- Mike Prongue
If you’ve been involved in the Electronic Message Center (EMC) industry for any length of time, chances are you probably have strong opinions regarding the pros and cons of importing EMCs from China. Whether your believe importing EMCs from China is an excellent possible way to compete because of the low factory pricing, or you believe the general quality and technology of Chinese product is still evolving and you wouldn’t do it for any reason… well, it doesn’t matter for this discussion.
Let’s suspend the debate for a few minutes and insert the
old adage “it is what it is.” Whatever it is, good, bad or ugly there are
definite realities associated with importing, particularly from China.
- Is importing really what you want to do? This means- does your company want to consume the real extra man hours of payroll, have the international business skills and finally have the eternal on-going, daily patience, to buy direct from a Chinese manufacturer or would you rather do what your business does best and just focus on SELLING EMC displays?

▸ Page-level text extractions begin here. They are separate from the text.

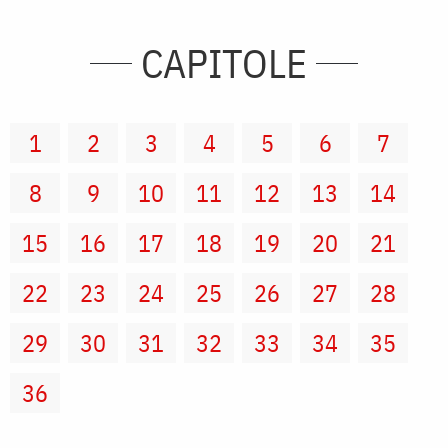
CAPITOLE
1
2
3
4
5
6
7
8
9
10
11
12
13
14
15
16
17
18
19
20
21
22
23
24
25
26
27
28
29
30
31
32
33
34
35
36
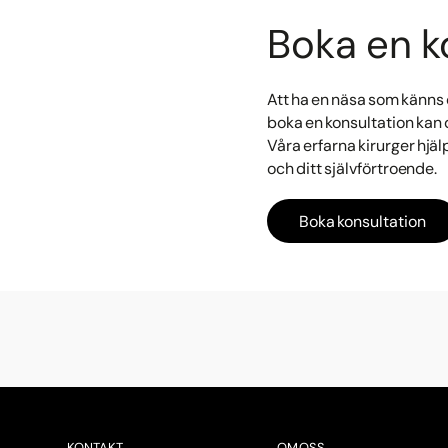
Boka en k
Att ha en näsa som känns 
boka en konsultation kan d
Våra erfarna kirurger hjä
och ditt självförtroende.
Boka konsultation
KONTAKT
OM OSS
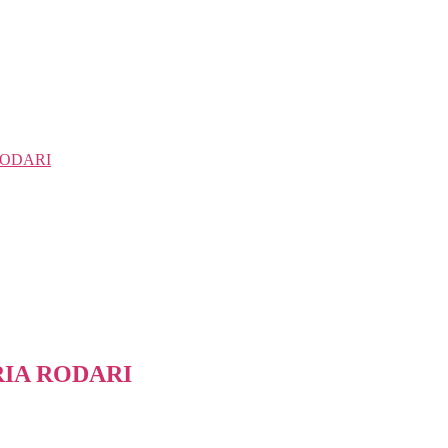
 RODARI
ARIA RODARI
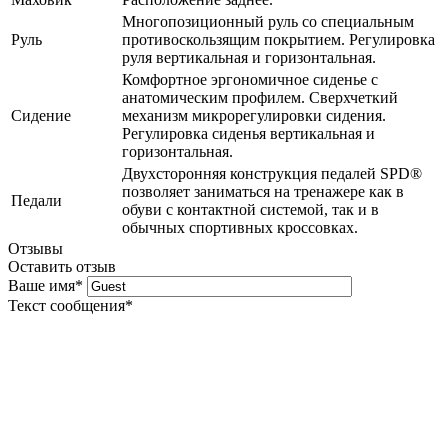
Многопозиционный руль со специальным
Руль
противоскользящим покрытием. Регулировка
руля вертикальная и горизонтальная.
Комфортное эргономичное сиденье с
анатомическим профилем. Сверхчеткий
Сидение
механизм микрорегулировки сидения.
Регулировка сиденья вертикальная и
горизонтальная.
Двухсторонняя конструкция педалей SPD®
позволяет заниматься на тренажере как в
Педали
обуви с контактной системой, так и в
обычных спортивных кроссовках.
Отзывы
Оставить отзыв
Ваше имя
*
Текст сообщения
*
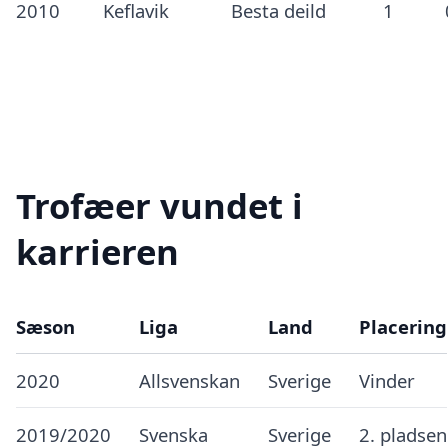
2010
Keflavik
Besta deild
1
Trofæer vundet i
karrieren
Sæson
Liga
Land
Placering
2020
Allsvenskan
Sverige
Vinder
2019/2020
Svenska
Sverige
2. pladsen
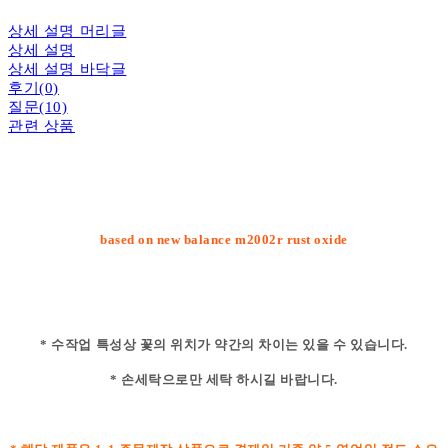
상세 설명 머리글
상세 설명
상세 설명 바닥글
후기(0)
질문(10)
관련 상품
based on new balance m2002r rust oxide
* 수작업 특성상 꽃의 위치가 약간의 차이는 있을 수 있습니다.
* 손세탁으로만 세탁 하시길 바랍니다.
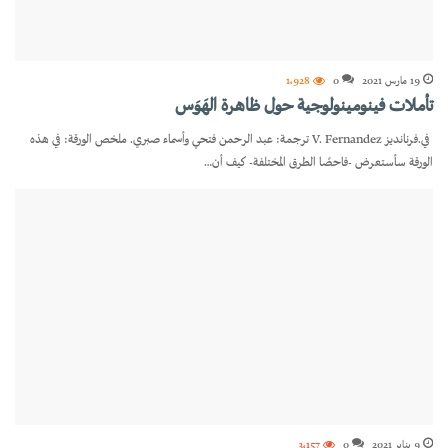
19 مارس 2021
0
1٬928
تأملات فينومينولوجية حول ظاهرة الهَوَس
في.فرنانديز V. Fernandez ترجمة: عبد الرحمن فتحي وأسماء صبري. ملخص الورقة: في هذه
الورقة سأستعرض -فاحصًا الطرق المختلفة- كيف أن…
9 يناير 2021
0
3٬157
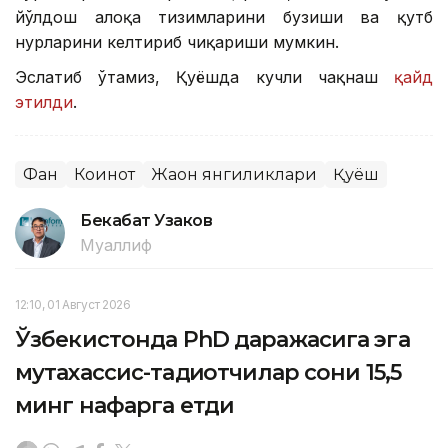
йўлдош алоқа тизимларини бузиши ва қутб
нурларини келтириб чиқариши мумкин.
Эслатиб ўтамиз, Қуёшда кучли чақнаш
қайд
этилди
.
Фан
Коинот
Жаҳон янгиликлари
Қуёш
Бекабат Узаков
Муаллиф
12:10, 01 Август 2026
Ўзбекистонда PhD даражасига эга
мутахассис-тадқиқотчилар сони 15,5
минг нафарга етди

- How do you select a Chinese partner to do business with? There are literally hundreds of “professional leading suppliers” waiting for you. How do you select the right one, check them out, explore their reputation, and their ability to respond to your requests. It’s challenging enough to select a partner in North America, let alone a company 9,000 miles away.
- Are you aware of the 12-13 hour time difference and are you prepared to wait a day for almost any question, order, request or emergency? They are asleep when you are awake and this impractical issue reduces service to your customer dramatically.
- How do you handle parts warranty claims? It costs almost as much to ship a power supply, an LED module, or a controller card back to China in an expedite mode as the part is worth. If they have a three year parts warranty, that is really YOUR warranty obligation.
- Can you and your customer wait 12-14 weeks for delivery? Sure, they can make it in two weeks but that is only the start. You have Chinese government quality inspections, shipping to port, loading of the transport vessel, 14 days across the Pacific, offloading in some port (Long Beach for example), custom holds, transfers, lost containers, strikes and of course, sometimes a week to get it trucked across the country. Then you must set it up in your shop to ensure it works before installing it at the job site.
- A little secret- they speak Chinese. Many of your contacts speak decent English, but it is a very stilted and difficult communication process.
- Where is your order? What do you tell your customer? How do you explain why another project is late because one of the many Chinese Holidays, shut the plant down for 10 days?
- Is the software and the documentation sufficiently Americanized for your customer to feel good about the purchase? What do those Chinese symbols mean to the Deli owner in Chicago?
The seductive factory-direct pricing may catch your
attention. But when you add the stress, the worry, the communication issues,
the time delays, promises not kept or even understood… then you may think twice
about the real cost of importing direct from China.
The secondary costs of your
time and manpower, customer disappointment, delayed delivery, shipping expense,
can be expressed in real dollars and you must look at the big picture before
getting involved in the Asian theater.
It can be a very frustrating scenario, and as one dealer
stated “A very slow boat”.
**Note
all posts/thoughts/writings are strictly the viewpoint of me and me
alone and do not reflect nor speak for Vantage LED’s beliefs, attitudes,
thoughts, etc. unless specifically stated.